Each load into CarbonData is written into a separate folder called Segment.Segments is a powerful concept which helps to maintain consistency of data and easy transaction management.CarbonData provides DML (Data Manipulation Language) commands to maintain the segments.
This command is used to list the segments of CarbonData table.
SHOW [HISTORY] SEGMENTS
[FOR TABLE | ON] [db_name.]table_name
[AS (select query from table_name_segments)]
By default, SHOW SEGMENT command will return following fields:
Segment ID
Segment Status
Load Start Time
Load Time Taken
Partition
Data Size
Index Size
Example: Show visible segments
SHOW SEGMENTS ON CarbonDatabase.CarbonTable
Show all segments, include invisible segments
SHOW HISTORY SEGMENTS ON CarbonDatabase.CarbonTable
When more detail of the segment is required, user can issue SHOW SEGMENT by query.
The query should be against table name with '_segments' appended and select from following fields:
id: String, the id of the segment
status: String, status of the segment
loadStartTime: String, loading start time
loadEndTime: String, loading end time
timeTakenMs: Long, time spent in loading of the segment in milliseconds
partitions: String array, partition key and values
dataSize: Long, data size in bytes
indexSize: Long, index size in bytes
mergedToId: String, the target segment that this segment has been compacted
format: String, data format of the segment
path: String, in case of external segment this will be the path of the segment, otherwise it is null
segmentFileName: String, name of the segment file
Example:
SHOW SEGMENTS ON CarbonTable AS
SELECT * FROM CarbonTable_segments
SHOW SEGMENTS ON CarbonTable AS
SELECT id, dataSize FROM CarbonTable_segments
WHERE status='Success'
ORDER BY dataSize
SHOW SEGMENTS ON CarbonTable AS
SELECT avg(timeTakenMs) FROM CarbonTable_segments
This command is used to delete segment by using the segment ID. Each segment has a unique segment ID associated with it.

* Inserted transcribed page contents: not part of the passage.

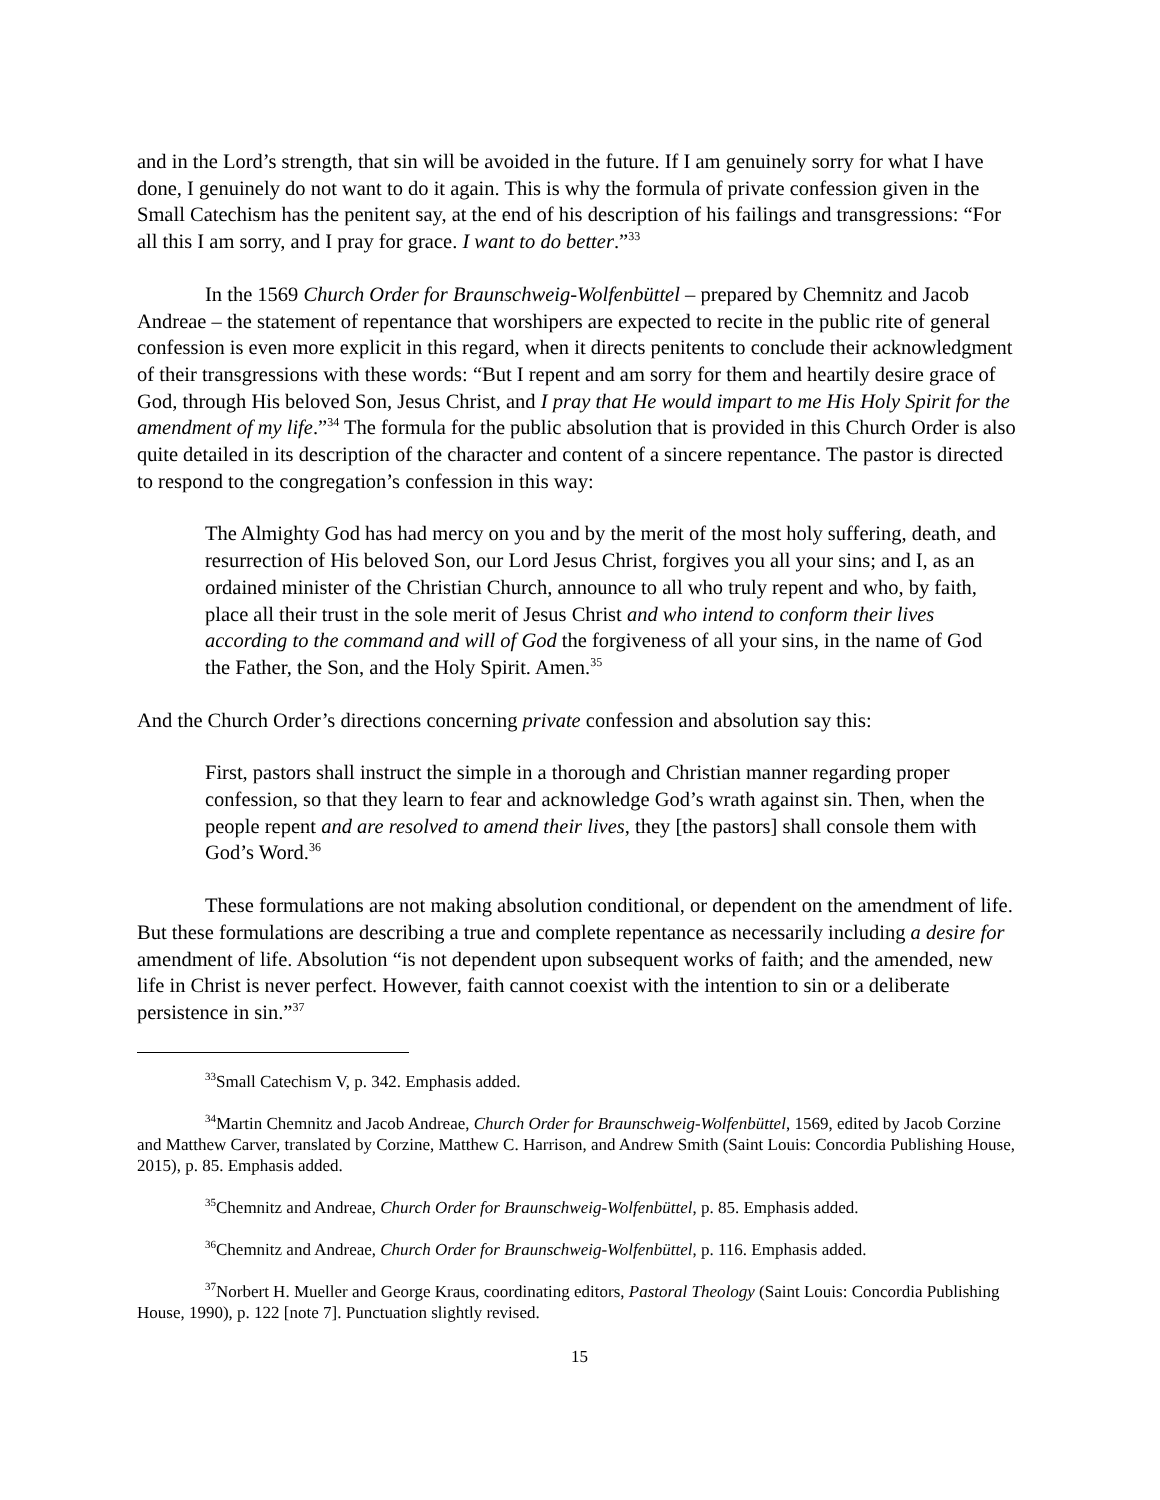and in the Lord’s strength, that sin will be avoided in the future. If I am genuinely sorry for what I have done, I genuinely do not want to do it again. This is why the formula of private confession given in the Small Catechism has the penitent say, at the end of his description of his failings and transgressions: “For all this I am sorry, and I pray for grace. I want to do better.”<sup>33</sup>
In the 1569 Church Order for Braunschweig-Wolfenbüttel – prepared by Chemnitz and Jacob Andreae – the statement of repentance that worshipers are expected to recite in the public rite of general confession is even more explicit in this regard, when it directs penitents to conclude their acknowledgment of their transgressions with these words: “But I repent and am sorry for them and heartily desire grace of God, through His beloved Son, Jesus Christ, and I pray that He would impart to me His Holy Spirit for the amendment of my life.”<sup>34</sup> The formula for the public absolution that is provided in this Church Order is also quite detailed in its description of the character and content of a sincere repentance. The pastor is directed to respond to the congregation’s confession in this way:
The Almighty God has had mercy on you and by the merit of the most holy suffering, death, and resurrection of His beloved Son, our Lord Jesus Christ, forgives you all your sins; and I, as an ordained minister of the Christian Church, announce to all who truly repent and who, by faith, place all their trust in the sole merit of Jesus Christ and who intend to conform their lives according to the command and will of God the forgiveness of all your sins, in the name of God the Father, the Son, and the Holy Spirit. Amen.<sup>35</sup>
And the Church Order’s directions concerning private confession and absolution say this:
First, pastors shall instruct the simple in a thorough and Christian manner regarding proper confession, so that they learn to fear and acknowledge God’s wrath against sin. Then, when the people repent and are resolved to amend their lives, they [the pastors] shall console them with God’s Word.<sup>36</sup>
These formulations are not making absolution conditional, or dependent on the amendment of life. But these formulations are describing a true and complete repentance as necessarily including a desire for amendment of life. Absolution “is not dependent upon subsequent works of faith; and the amended, new life in Christ is never perfect. However, faith cannot coexist with the intention to sin or a deliberate persistence in sin.”<sup>37</sup>
<sup>33</sup> Small Catechism V, p. 342. Emphasis added.
<sup>34</sup> Martin Chemnitz and Jacob Andreae, Church Order for Braunschweig-Wolfenbüttel, 1569, edited by Jacob Corzine and Matthew Carver, translated by Corzine, Matthew C. Harrison, and Andrew Smith (Saint Louis: Concordia Publishing House, 2015), p. 85. Emphasis added.
<sup>35</sup> Chemnitz and Andreae, Church Order for Braunschweig-Wolfenbüttel, p. 85. Emphasis added.
<sup>36</sup> Chemnitz and Andreae, Church Order for Braunschweig-Wolfenbüttel, p. 116. Emphasis added.
<sup>37</sup> Norbert H. Mueller and George Kraus, coordinating editors, Pastoral Theology (Saint Louis: Concordia Publishing House, 1990), p. 122 [note 7]. Punctuation slightly revised.
15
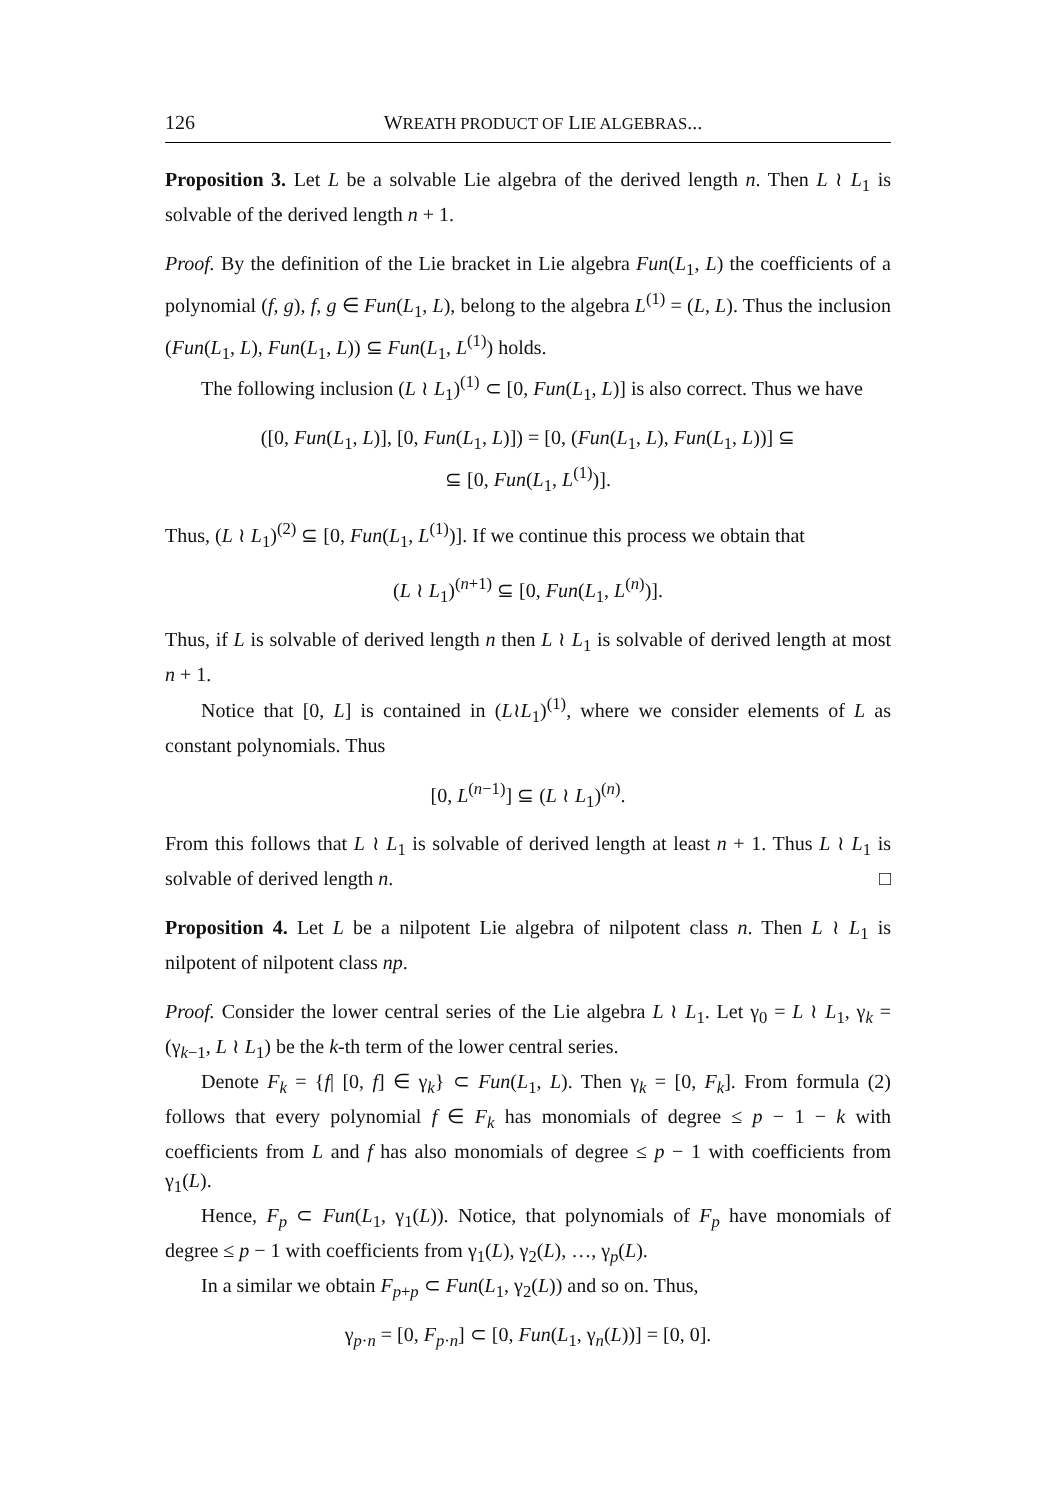126 WREATH PRODUCT OF LIE ALGEBRAS...
Proposition 3. Let L be a solvable Lie algebra of the derived length n. Then L ≀ L<sub>1</sub> is solvable of the derived length n + 1.
Proof. By the definition of the Lie bracket in Lie algebra Fun(L<sub>1</sub>, L) the coefficients of a polynomial (f, g), f, g ∈ Fun(L<sub>1</sub>, L), belong to the algebra L<sup>(1)</sup> = (L, L). Thus the inclusion (Fun(L<sub>1</sub>, L), Fun(L<sub>1</sub>, L)) ⊆ Fun(L<sub>1</sub>, L<sup>(1)</sup>) holds.
The following inclusion (L ≀ L<sub>1</sub>)<sup>(1)</sup> ⊂ [0, Fun(L<sub>1</sub>, L)] is also correct. Thus we have
([0, Fun(L<sub>1</sub>, L)], [0, Fun(L<sub>1</sub>, L)]) = [0, (Fun(L<sub>1</sub>, L), Fun(L<sub>1</sub>, L))] ⊆
⊆ [0, Fun(L<sub>1</sub>, L<sup>(1)</sup>)].
Thus, (L ≀ L<sub>1</sub>)<sup>(2)</sup> ⊆ [0, Fun(L<sub>1</sub>, L<sup>(1)</sup>)]. If we continue this process we obtain that
(L ≀ L<sub>1</sub>)<sup>(n+1)</sup> ⊆ [0, Fun(L<sub>1</sub>, L<sup>(n)</sup>)].
Thus, if L is solvable of derived length n then L ≀ L<sub>1</sub> is solvable of derived length at most n + 1.
Notice that [0, L] is contained in (L≀L<sub>1</sub>)<sup>(1)</sup>, where we consider elements of L as constant polynomials. Thus
[0, L<sup>(n−1)</sup>] ⊆ (L ≀ L<sub>1</sub>)<sup>(n)</sup>.
From this follows that L ≀ L<sub>1</sub> is solvable of derived length at least n + 1. Thus L ≀ L<sub>1</sub> is solvable of derived length n. □
Proposition 4. Let L be a nilpotent Lie algebra of nilpotent class n. Then L ≀ L<sub>1</sub> is nilpotent of nilpotent class np.
Proof. Consider the lower central series of the Lie algebra L ≀ L<sub>1</sub>. Let γ<sub>0</sub> = L ≀ L<sub>1</sub>, γ<sub>k</sub> = (γ<sub>k−1</sub>, L ≀ L<sub>1</sub>) be the k-th term of the lower central series.
Denote F<sub>k</sub> = {f| [0, f] ∈ γ<sub>k</sub>} ⊂ Fun(L<sub>1</sub>, L). Then γ<sub>k</sub> = [0, F<sub>k</sub>]. From formula (2) follows that every polynomial f ∈ F<sub>k</sub> has monomials of degree ≤ p − 1 − k with coefficients from L and f has also monomials of degree ≤ p − 1 with coefficients from γ<sub>1</sub>(L).
Hence, F<sub>p</sub> ⊂ Fun(L<sub>1</sub>, γ<sub>1</sub>(L)). Notice, that polynomials of F<sub>p</sub> have monomials of degree ≤ p − 1 with coefficients from γ<sub>1</sub>(L), γ<sub>2</sub>(L), …, γ<sub>p</sub>(L).
In a similar we obtain F<sub>p+p</sub> ⊂ Fun(L<sub>1</sub>, γ<sub>2</sub>(L)) and so on. Thus,
γ<sub>p·n</sub> = [0, F<sub>p·n</sub>] ⊂ [0, Fun(L<sub>1</sub>, γ<sub>n</sub>(L))] = [0, 0].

Using this segment ID, you can remove the segment.
The following command will get the segmentID.
SHOW SEGMENTS FOR TABLE [db_name.]table_name LIMIT number_of_segments
After you retrieve the segment ID of the segment that you want to delete, execute the following command to delete the selected segment.
DELETE FROM TABLE [db_name.]table_name WHERE SEGMENT.ID IN (segment_id1, segments_id2, ...)
Example:
DELETE FROM TABLE CarbonDatabase.CarbonTable WHERE SEGMENT.ID IN (0)
DELETE FROM TABLE CarbonDatabase.CarbonTable WHERE SEGMENT.ID IN (0,5,8)
This command will allow to delete the CarbonData segment(s) from the store based on the date provided by the user in the DML command. The segment created before the particular date will be removed from the specific stores.
DELETE FROM TABLE [db_name.]table_name WHERE SEGMENT.STARTTIME BEFORE DATE_VALUE
Example:
DELETE FROM TABLE CarbonDatabase.CarbonTable WHERE SEGMENT.STARTTIME BEFORE '2017-06-01 12:05:06'
This command is used to read data from specified segments during CarbonScan.
Get the Segment ID:
SHOW SEGMENTS FOR TABLE [db_name.]table_name LIMIT number_of_segments
Set the segment IDs for table
SET carbon.input.segments.<database_name>.<table_name> = <list of segment IDs>
NOTE: carbon.input.segments: Specifies the segment IDs to be queried. This property allows you to query specified segments of the specified table. The CarbonScan will read data from specified segments only.
If user wants to query with segments reading in multi-threading mode, then CarbonSession.threadSet can be used instead of SET query.
CarbonSession.threadSet ("carbon.input.segments.<database_name>.<table_name>","<list of segment IDs>");
Reset the segment IDs
SET carbon.input.segments.<database_name>.<table_name> = *;
If user wants to query with segments reading in multi-threading mode, then CarbonSession.threadSet can be used instead of SET query.
CarbonSession.threadSet ("carbon.input.segments.<database_name>.<table_name>","*");
Examples:
SHOW SEGMENTS FOR carbontable1;
SET carbon.input.segments.db.carbontable1 = 1,3,9;
CarbonSession.threadSet ("carbon.input.segments.db.carbontable_Multi_Thread","1,3");
def main(args: Array[String]) {
Future {
CarbonSession.threadSet ("carbon.input.segments.db.carbontable_Multi_Thread","1")
spark.sql("select count(empno) from carbon.input.segments.db.carbontable_Multi_Thread").show();
}
}